• **BRIEF**
What lines below contain the string "field"? List them all.

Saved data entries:
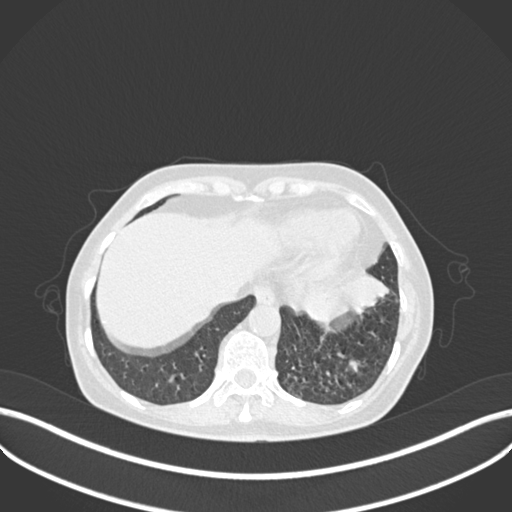
Chest CT, one axial slice. Slice 51 of 270 in the series (ordered by position). Reconstruction kernel B30f. 120 kVp. Lung window (W 1500 / L -600 HU). 512 × 512 image matrix, field of view 400 × 400 mm. Female patient, age 63 years. Case-level facts recorded for this patient, not image findings: clinical TNM (as recorded): T1b N0 M0.
Structures marked on this image (bounding box drawn by a radiologist):
- lung tumour (recorded histology: adenocarcinoma): bounding box (x1, y1, x2, y2) in pixels: (286, 265, 389, 325)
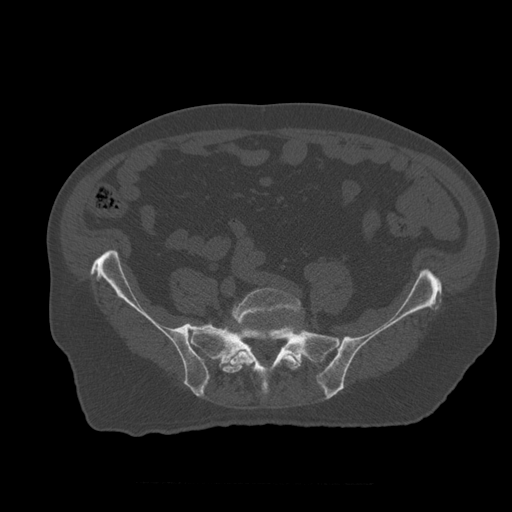
CT including the spine, one axial slice; position 130 of 399 along the scan axis; bone window (W 1800 / L 400 HU); 1.25 mm slice thickness; 512 × 512 image matrix, field of view 407 × 407 mm. Patient age 73 years. From the clinical record (not read from this slice): primary cancer: prostate; vertebrae with lytic lesions (as recorded): L2.
Structures marked on this image (semi-automatically segmented with operator editing):
- L5 vertebra: bounding box [x1, y1, x2, y2] px = [223, 288, 302, 373]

• **SOLUTION BELOW**
Chest CT, one axial slice. Slice 51 of 270 in the series (ordered by position). Reconstruction kernel B30f. 120 kVp. Lung window (W 1500 / L -600 HU). 512 × 512 image matrix, field of view 400 × 400 mm. Female patient, age 63 years. Case-level facts recorded for this patient, not image findings: clinical TNM (as recorded): T1b N0 M0.
CT including the spine, one axial slice; position 130 of 399 along the scan axis; bone window (W 1800 / L 400 HU); 1.25 mm slice thickness; 512 × 512 image matrix, field of view 407 × 407 mm. Patient age 73 years. From the clinical record (not read from this slice): primary cancer: prostate; vertebrae with lytic lesions (as recorded): L2.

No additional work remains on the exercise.